The task:
Your task is to print all of the data below exactly, with no pictures included.

- - - - -

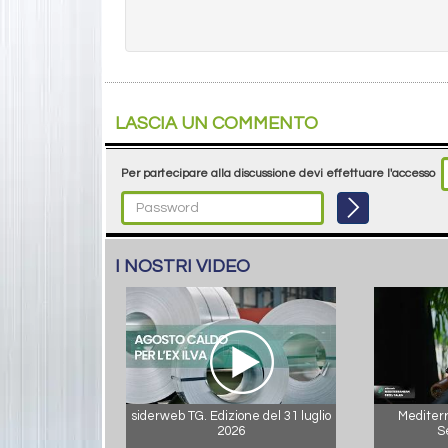
LASCIA UN COMMENTO
Per partecipare alla discussione devi effettuare l'accesso
I NOSTRI VIDEO
siderweb TG. Edizione del 31 luglio
Mediterr
2026
S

- - - - -

Completed task:
LASCIA UN COMMENTO
Per partecipare alla discussione devi effettuare l'accesso
I NOSTRI VIDEO
siderweb TG. Edizione del 31 luglio
Mediterr
2026
S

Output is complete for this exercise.